=== Page text ===

I am in two minds with this question. On the one hand I am a big believer that building resilience in a child is not sheltering them for any unpleasant emotions, but rather letting them have life experiences in the safe environment of the family support unit, so they learn how to cope when/if life throws them a curve ball.
But I also know that change or rather too much change too quickly can send even the calmest most mature child into a tailspin.
Now does this level of change get easier if a child is older or harder?
In our house, the answer to this question has become quite apparent over the past fortnight.
We are moving and my energetic, rambunctious but equally very emotionally mature eldest child is no longer sure in environments she was previously very confident and independent.
Drop-off is no longer the easy unpack and kiss goodbye. There are not tears but a strong desire for me to stay- for me, an obvious sign that the stability my child felt is a little wobbly at the moment.
Equally co-curricular activities that have been enjoyed and looked forward to are now the opposite. If I were not someone who reflected (almost to my detriment) then I possibly would have put this down to moodiness or defiance, as we are talking a very strong willed little girl.
But it is more than that.
The level of change has now shifted from being the ‘adventure’ it was initially, to affecting Miss Four’s day to day and it may be a while before this stability may be completely returned.
So how, in the mean time, do I support her through this period, when I too am frazzled and unsure?

=== Exercise data ===

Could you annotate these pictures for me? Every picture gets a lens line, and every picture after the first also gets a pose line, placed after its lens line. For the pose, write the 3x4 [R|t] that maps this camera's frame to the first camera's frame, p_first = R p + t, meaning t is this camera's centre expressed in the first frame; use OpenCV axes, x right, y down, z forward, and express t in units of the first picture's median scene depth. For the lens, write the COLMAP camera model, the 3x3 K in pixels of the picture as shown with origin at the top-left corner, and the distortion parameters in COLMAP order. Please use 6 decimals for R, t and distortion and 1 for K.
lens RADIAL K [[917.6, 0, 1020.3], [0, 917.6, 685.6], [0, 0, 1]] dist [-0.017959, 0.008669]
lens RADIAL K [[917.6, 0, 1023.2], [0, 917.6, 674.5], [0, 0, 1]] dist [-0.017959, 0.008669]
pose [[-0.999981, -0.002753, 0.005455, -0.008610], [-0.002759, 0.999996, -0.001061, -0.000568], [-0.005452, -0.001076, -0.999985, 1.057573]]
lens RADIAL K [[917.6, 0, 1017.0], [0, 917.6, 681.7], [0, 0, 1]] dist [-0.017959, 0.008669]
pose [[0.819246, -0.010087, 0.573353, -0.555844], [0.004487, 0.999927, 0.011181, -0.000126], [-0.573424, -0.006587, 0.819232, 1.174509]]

===

Task prompt = Please answer from the parenting post: what is the family doing that has left the eldest child less sure of herself?

Task output = The family is moving.